Levasseur's Brigade attacked through the Pheasantry and the fields north of it. Thiébault, leading the 36th Ligne and the remnants of the 14th, swept down behind the Russians attacking the Castle complex while the 10th Léger attacked between the Castle and Sokolnitz village. The smoke and noise was now overwhelming, and in the confusion, higher organization began to disappear as the French troops drove in for the finish. Surrounded, the Russians fought bitterly:
“Those (Russians) who guarded the house and its outbuildings made a desperate defense. Avenues, stables, barns — everything served them for shelter, and everywhere they fought till the last extremity. A great massacre took place.”(29)
Having cleared the Castle area, Thiébault was attempting the realign his troops with those of Morand and Levasseur when he saw a group of his men taking long shots at some Russian guns. He found a sub-lieutenant and ordered him to form the men up. He then looked around for an officer to lead an attack on the guns. “I could not see a captain — officers were getting scarce … .”(30) Since the guns had to be silenced before he could move the brigade forward, Thiébault resolved to do it himself. Leading his little band, he approached within 30 meters of the guns when they fired. Thiébault went down, wounded in the shoulder and arm by grapeshot. The sub-lieutenant and twenty men were killed. The others overran the guns. The battle was over for General Thiébault. Thirty minutes later, it was over for everyone.
For the First Brigade, it had been an expensive victory. The brigade commander had been wounded. One regimental commander was dead, the other wounded, and, in all, two-thirds of the officers of both regiments were casualties. Of the 3,307 present for duty on 7 November 1805, the brigade lost 842 killed and wounded. Of the remainder of the 1st Division, the Advance Guard lost 350, and the 2nd Brigade 643 (31).
No single action or unit “won” the Battle of Austerlitz. Legrande's stubborn delaying action around Tellnitz; the timely arrival of Davout's 3rd Corps; the charge of the Imperial Guard Cavalry that defeated the Russian Guard Cavalry in the center; Lannes' 5th Corps defeat of Bagration at Santon Hill and Bosnitz — all were critical. But, in the words of one commentator on the battle: “The decisive moment of the day … this honor belongs to the action on the Pratzeberg”32 — The action of the 10th Léger along the crest, and the 1st Brigade, 1st Division, 4th Corps, which manned the “crochet” — the hinge on which the French battle line turned.

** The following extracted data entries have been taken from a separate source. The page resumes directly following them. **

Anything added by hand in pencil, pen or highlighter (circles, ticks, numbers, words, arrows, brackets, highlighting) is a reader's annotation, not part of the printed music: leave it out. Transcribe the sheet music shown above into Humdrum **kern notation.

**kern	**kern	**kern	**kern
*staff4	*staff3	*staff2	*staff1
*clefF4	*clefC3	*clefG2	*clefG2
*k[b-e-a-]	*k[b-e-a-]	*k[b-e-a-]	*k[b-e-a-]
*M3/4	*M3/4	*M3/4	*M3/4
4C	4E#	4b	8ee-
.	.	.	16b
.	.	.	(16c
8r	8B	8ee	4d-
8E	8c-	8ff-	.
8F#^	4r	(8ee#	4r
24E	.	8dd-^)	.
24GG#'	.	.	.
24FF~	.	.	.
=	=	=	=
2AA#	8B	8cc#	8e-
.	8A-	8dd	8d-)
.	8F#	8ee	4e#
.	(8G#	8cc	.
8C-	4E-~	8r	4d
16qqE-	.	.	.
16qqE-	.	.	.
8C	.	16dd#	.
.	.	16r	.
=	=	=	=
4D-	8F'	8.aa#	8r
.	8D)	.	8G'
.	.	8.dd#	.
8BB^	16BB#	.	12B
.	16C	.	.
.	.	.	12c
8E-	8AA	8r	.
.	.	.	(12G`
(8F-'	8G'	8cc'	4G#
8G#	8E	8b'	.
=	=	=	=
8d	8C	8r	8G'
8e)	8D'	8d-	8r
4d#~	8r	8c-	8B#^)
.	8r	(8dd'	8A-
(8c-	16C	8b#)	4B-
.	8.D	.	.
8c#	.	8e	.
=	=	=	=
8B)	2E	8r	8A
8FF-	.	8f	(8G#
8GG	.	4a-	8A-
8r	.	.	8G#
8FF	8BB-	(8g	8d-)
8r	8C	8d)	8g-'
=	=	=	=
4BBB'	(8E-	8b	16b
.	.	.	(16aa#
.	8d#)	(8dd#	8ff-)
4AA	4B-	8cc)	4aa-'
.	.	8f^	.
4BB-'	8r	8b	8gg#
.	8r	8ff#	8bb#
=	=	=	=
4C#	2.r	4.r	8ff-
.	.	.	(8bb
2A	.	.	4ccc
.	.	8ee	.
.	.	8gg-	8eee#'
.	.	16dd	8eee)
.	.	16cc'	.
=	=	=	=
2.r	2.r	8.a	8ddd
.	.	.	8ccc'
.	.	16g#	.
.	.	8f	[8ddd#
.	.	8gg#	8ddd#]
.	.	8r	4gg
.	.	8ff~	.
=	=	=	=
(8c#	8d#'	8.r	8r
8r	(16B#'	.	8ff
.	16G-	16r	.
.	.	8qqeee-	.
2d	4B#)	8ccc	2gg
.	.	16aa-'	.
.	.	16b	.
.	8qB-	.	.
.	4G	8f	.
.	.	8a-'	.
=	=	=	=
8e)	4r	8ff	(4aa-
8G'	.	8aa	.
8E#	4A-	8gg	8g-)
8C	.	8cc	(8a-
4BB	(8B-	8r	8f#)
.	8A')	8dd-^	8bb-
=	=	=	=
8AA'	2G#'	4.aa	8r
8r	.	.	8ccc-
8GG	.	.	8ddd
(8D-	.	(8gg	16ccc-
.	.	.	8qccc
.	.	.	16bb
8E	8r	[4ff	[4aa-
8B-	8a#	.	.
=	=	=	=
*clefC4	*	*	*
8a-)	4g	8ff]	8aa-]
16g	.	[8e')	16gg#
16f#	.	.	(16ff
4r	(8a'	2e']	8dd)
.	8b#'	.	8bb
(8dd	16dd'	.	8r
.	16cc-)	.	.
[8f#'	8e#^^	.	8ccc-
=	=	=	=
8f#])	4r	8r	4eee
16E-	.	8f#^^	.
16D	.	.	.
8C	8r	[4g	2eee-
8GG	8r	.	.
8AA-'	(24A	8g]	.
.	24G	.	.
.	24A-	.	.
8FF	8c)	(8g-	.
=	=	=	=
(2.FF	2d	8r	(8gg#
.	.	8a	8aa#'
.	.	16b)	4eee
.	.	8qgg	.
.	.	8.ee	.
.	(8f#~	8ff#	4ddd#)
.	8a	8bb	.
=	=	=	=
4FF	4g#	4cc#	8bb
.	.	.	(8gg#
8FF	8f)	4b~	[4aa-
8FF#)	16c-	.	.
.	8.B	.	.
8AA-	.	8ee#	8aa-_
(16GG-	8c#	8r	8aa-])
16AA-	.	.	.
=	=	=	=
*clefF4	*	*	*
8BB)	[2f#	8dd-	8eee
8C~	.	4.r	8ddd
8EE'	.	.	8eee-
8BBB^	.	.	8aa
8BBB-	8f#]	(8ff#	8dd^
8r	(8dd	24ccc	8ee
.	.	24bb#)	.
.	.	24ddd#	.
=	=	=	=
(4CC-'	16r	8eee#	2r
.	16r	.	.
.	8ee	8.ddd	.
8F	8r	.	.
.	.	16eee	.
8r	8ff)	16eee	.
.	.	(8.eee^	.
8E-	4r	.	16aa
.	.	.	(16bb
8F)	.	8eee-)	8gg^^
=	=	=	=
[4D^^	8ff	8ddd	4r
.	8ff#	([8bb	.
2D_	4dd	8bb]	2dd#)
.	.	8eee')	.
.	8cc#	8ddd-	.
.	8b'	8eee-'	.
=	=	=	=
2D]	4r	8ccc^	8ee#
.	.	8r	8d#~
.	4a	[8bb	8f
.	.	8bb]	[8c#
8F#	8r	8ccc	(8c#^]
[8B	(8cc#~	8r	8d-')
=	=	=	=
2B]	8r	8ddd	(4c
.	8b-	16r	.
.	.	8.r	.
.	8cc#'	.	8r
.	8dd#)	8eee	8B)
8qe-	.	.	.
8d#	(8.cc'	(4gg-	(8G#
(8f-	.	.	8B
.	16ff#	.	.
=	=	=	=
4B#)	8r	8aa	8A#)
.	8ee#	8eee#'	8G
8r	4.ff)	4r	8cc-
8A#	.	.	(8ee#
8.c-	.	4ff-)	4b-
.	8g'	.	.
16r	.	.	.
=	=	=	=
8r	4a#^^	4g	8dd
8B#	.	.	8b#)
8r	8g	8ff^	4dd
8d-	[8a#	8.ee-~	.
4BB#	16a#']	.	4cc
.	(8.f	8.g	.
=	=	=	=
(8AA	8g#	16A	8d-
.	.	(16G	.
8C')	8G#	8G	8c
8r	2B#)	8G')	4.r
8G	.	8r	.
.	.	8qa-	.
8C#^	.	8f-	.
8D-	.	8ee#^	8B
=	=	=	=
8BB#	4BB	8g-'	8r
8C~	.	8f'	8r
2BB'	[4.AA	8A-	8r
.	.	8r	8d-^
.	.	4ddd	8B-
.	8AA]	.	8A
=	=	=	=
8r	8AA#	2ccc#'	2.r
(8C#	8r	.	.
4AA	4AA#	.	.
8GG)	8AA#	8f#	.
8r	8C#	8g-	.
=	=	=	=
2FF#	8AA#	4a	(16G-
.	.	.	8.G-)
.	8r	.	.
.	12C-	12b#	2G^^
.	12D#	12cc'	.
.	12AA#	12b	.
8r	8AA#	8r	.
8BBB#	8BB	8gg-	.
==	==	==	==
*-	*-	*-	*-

And finally, it is useful to evaluate the principles of war in respect to what were, in fact, tactical operations by the smallest unit that could carry out articulated maneuvers – the brigade of two to four battalions. While single battalions could deploy and (re)ploy from various types of columns into line and back, these maneuvers remain an expression of simple linear tactics. The brigade was the smallest unit whose constituent parts could maneuver independently. Although some of these principles were certainly more relevant than others (Napoleon's exercise of “economy of force” caused an outcome for Thiébault's brigade and Saint-Hilaire's division), this narrative demonstrates that the Principles of War can be identified and the impact of their application appreciated in the actions of a single brigade – in this case, the 1st Brigade of the 1st Division of the French 4th Corps on 2 December 1805.